[Data provided Boundary: Start]
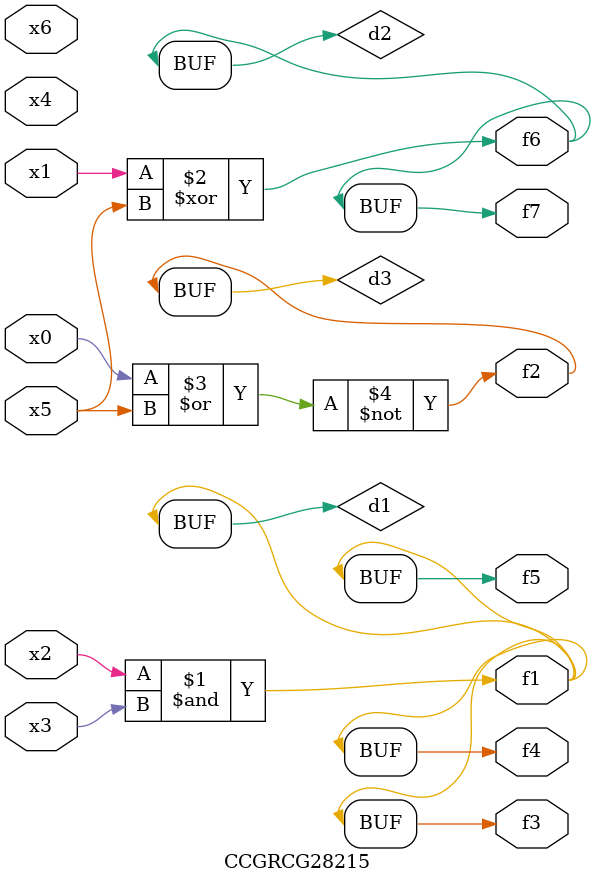
<source format=v>
module CCGRCG28215(
	input x0, x1, x2, x3, x4, x5, x6,
	output f1, f2, f3, f4, f5, f6, f7
);

	wire d1, d2, d3;

	and (d1, x2, x3);
	xor (d2, x1, x5);
	nor (d3, x0, x5);
	assign f1 = d1;
	assign f2 = d3;
	assign f3 = d1;
	assign f4 = d1;
	assign f5 = d1;
	assign f6 = d2;
	assign f7 = d2;
endmodule

</source>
[Data provided Boundary: End]
Aim of the exercise:
Look above for the line containing "nor (d3, x0, x5);". Return it and each line after it exactly, through the last line, and nothing more.

Answer for the task:
	nor (d3, x0, x5);
	assign f1 = d1;
	assign f2 = d3;
	assign f3 = d1;
	assign f4 = d1;
	assign f5 = d1;
	assign f6 = d2;
	assign f7 = d2;
endmodule

</source>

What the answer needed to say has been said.